---------- Input material
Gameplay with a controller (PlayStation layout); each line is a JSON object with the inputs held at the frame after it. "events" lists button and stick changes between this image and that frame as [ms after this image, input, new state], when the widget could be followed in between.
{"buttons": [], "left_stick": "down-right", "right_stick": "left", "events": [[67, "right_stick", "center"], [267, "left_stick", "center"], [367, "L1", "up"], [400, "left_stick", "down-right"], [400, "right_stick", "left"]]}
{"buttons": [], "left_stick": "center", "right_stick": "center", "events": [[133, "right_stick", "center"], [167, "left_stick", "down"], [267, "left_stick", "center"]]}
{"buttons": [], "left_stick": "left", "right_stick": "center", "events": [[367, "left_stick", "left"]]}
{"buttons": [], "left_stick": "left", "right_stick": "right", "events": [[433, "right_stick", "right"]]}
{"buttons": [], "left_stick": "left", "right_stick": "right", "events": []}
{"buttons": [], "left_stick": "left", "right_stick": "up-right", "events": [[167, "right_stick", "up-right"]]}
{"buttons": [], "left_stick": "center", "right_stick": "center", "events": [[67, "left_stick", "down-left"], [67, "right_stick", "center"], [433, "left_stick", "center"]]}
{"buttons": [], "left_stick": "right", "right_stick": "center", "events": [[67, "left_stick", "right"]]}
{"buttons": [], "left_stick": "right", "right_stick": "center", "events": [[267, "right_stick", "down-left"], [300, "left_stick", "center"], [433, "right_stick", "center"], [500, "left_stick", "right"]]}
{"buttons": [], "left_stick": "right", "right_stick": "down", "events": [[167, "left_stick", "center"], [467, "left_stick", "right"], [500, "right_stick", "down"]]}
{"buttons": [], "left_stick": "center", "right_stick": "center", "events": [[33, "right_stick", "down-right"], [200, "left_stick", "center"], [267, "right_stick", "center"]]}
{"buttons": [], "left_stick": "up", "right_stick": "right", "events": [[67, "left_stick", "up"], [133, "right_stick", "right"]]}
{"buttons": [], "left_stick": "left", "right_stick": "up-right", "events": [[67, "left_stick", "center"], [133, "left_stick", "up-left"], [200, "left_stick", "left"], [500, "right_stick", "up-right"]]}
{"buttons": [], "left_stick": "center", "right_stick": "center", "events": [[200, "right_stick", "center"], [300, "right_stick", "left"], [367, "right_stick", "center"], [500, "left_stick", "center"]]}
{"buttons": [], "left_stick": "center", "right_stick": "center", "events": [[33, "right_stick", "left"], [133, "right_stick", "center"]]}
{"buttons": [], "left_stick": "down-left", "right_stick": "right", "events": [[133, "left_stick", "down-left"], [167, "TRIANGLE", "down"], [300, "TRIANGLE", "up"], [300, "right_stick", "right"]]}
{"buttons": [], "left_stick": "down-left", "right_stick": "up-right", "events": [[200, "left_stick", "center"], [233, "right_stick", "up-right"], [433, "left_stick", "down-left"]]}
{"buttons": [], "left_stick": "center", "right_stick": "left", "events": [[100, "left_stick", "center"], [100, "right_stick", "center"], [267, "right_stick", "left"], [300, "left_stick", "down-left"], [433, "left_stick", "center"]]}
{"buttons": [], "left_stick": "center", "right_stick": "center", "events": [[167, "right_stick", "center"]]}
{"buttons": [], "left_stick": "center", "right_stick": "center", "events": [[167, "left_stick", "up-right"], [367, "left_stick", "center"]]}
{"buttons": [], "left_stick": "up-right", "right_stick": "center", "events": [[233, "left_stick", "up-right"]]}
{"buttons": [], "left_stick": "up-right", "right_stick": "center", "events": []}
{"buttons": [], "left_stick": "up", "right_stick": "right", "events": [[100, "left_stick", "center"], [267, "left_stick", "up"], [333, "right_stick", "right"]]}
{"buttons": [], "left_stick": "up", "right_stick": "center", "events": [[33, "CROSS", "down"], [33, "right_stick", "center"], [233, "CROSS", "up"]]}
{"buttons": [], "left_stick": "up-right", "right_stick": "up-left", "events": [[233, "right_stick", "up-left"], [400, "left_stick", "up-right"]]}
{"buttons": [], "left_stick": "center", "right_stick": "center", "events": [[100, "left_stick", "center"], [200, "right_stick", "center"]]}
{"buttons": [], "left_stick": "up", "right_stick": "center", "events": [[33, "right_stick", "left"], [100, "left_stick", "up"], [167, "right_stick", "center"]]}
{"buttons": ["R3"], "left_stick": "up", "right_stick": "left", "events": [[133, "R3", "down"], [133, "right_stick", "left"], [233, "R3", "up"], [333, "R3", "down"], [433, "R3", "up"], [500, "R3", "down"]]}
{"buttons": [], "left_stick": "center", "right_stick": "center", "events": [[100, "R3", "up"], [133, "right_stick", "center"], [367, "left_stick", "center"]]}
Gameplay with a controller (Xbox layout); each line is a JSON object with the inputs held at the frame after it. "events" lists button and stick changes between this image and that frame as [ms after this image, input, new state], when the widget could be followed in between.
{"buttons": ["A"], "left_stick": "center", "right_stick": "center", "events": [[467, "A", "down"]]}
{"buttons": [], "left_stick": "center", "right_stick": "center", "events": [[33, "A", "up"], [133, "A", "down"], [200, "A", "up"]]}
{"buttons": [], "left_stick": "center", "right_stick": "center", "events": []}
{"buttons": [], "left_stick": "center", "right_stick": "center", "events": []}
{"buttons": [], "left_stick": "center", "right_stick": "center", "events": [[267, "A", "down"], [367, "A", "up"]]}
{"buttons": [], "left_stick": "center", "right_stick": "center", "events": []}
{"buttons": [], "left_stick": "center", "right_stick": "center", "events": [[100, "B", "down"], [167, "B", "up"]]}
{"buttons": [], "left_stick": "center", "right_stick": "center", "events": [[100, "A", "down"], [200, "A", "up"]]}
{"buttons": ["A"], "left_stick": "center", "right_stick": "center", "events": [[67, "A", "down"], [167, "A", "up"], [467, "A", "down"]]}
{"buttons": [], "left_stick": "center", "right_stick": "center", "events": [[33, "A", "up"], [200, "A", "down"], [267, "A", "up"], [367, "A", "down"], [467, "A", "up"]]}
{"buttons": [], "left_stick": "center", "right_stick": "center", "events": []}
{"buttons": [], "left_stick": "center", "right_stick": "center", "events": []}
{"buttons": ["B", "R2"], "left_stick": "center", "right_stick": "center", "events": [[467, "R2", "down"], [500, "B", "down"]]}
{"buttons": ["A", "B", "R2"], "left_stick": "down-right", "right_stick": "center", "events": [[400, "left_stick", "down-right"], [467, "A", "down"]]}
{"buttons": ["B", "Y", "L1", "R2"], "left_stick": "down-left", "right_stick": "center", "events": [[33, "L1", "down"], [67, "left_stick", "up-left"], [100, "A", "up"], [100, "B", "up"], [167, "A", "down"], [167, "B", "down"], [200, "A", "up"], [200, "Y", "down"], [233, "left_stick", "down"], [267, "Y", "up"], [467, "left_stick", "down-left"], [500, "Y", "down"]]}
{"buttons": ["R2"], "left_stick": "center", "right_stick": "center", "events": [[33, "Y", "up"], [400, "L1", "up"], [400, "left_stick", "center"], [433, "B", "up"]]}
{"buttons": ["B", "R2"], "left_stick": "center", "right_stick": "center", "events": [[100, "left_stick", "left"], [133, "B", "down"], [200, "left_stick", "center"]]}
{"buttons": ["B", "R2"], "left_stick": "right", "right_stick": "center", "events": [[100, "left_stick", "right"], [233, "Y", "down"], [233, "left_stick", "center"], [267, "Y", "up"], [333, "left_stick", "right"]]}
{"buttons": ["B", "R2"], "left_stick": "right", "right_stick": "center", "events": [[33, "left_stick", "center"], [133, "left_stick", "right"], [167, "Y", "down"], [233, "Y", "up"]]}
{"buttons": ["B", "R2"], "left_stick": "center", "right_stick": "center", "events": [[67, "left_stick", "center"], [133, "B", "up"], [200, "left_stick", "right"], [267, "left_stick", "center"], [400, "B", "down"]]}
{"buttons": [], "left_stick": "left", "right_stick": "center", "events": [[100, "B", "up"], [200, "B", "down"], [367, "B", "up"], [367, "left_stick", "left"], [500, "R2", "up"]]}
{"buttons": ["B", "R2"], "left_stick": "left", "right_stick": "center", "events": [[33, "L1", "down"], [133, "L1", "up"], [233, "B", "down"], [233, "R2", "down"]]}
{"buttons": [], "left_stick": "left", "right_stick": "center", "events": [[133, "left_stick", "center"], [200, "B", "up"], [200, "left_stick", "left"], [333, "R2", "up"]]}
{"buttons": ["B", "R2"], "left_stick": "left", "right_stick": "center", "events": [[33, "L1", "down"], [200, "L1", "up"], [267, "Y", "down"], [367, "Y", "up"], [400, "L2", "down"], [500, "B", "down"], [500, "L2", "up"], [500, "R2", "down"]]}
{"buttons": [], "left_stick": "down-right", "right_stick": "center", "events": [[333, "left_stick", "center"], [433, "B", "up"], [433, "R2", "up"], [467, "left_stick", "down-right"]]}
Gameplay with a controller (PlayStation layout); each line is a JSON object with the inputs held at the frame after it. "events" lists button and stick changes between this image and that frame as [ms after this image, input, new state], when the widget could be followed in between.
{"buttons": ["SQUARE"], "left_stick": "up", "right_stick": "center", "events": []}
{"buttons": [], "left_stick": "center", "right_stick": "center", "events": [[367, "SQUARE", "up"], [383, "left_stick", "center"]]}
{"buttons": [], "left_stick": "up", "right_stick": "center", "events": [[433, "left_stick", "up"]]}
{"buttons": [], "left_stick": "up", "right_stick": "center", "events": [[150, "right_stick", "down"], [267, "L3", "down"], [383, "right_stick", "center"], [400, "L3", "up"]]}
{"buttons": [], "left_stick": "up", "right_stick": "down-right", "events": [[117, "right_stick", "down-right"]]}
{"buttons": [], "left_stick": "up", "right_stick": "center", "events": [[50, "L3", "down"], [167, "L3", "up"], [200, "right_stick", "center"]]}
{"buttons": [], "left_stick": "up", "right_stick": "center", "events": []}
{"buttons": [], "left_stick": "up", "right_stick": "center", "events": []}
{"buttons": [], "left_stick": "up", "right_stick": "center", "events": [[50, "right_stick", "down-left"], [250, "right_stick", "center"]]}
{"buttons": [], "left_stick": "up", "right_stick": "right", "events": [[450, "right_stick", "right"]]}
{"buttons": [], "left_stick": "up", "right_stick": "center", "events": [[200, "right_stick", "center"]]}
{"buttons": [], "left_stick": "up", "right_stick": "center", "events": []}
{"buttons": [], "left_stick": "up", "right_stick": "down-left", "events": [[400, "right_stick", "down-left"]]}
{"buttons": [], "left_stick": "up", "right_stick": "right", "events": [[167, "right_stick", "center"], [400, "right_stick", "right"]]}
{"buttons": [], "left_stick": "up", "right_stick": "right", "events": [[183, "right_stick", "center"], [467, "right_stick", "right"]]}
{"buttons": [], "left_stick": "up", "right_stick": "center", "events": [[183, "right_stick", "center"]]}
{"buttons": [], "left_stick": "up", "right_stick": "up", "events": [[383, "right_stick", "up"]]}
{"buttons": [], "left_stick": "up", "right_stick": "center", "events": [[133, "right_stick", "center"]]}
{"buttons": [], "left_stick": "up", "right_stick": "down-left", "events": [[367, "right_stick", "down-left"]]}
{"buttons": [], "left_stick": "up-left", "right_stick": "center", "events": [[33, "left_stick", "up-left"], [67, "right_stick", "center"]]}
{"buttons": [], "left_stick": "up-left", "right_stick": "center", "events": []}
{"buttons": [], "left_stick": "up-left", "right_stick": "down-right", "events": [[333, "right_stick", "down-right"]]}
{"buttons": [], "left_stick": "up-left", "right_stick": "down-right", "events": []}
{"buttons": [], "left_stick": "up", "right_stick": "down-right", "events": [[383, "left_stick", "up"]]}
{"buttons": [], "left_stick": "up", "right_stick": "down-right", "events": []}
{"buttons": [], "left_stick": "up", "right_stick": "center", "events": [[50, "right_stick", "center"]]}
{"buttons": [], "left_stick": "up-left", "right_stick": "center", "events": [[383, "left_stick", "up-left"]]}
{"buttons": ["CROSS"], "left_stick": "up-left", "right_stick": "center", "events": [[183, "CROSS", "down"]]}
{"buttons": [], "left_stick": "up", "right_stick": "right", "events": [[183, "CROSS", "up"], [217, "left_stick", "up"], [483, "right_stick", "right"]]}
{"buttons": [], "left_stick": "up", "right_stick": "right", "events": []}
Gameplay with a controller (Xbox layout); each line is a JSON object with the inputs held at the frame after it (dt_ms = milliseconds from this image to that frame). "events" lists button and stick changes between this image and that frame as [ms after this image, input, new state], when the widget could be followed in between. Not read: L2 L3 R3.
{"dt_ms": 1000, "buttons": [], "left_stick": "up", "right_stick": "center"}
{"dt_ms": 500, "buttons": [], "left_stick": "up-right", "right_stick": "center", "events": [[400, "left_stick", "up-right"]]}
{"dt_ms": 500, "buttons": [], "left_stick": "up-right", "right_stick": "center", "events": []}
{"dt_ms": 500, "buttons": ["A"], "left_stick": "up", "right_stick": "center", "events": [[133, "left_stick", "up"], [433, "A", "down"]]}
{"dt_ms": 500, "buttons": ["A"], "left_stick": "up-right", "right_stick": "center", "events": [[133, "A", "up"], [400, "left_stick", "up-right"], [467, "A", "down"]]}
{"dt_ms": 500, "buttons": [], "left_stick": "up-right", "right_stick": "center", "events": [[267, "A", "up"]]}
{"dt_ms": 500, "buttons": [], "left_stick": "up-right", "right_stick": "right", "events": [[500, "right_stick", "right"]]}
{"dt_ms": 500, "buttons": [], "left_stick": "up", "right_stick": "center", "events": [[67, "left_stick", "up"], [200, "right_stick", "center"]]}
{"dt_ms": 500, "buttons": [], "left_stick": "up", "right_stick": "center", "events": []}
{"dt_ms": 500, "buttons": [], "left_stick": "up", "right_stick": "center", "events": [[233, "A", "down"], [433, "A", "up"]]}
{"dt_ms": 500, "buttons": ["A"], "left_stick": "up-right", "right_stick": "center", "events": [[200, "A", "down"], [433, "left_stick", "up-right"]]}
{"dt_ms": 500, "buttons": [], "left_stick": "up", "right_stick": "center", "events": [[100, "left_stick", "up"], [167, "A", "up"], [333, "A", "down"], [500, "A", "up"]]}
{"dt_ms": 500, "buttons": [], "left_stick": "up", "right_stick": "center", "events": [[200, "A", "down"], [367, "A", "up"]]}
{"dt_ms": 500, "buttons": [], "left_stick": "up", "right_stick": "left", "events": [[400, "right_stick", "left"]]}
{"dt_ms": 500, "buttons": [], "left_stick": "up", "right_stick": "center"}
--------------------
**Requirement**.
Which lines in the listing above include the string "SQUARE"? Copy each of them.

**The answer**.
{"buttons": ["SQUARE"], "left_stick": "up", "right_stick": "center", "events": []}
{"buttons": [], "left_stick": "center", "right_stick": "center", "events": [[367, "SQUARE", "up"], [383, "left_stick", "center"]]}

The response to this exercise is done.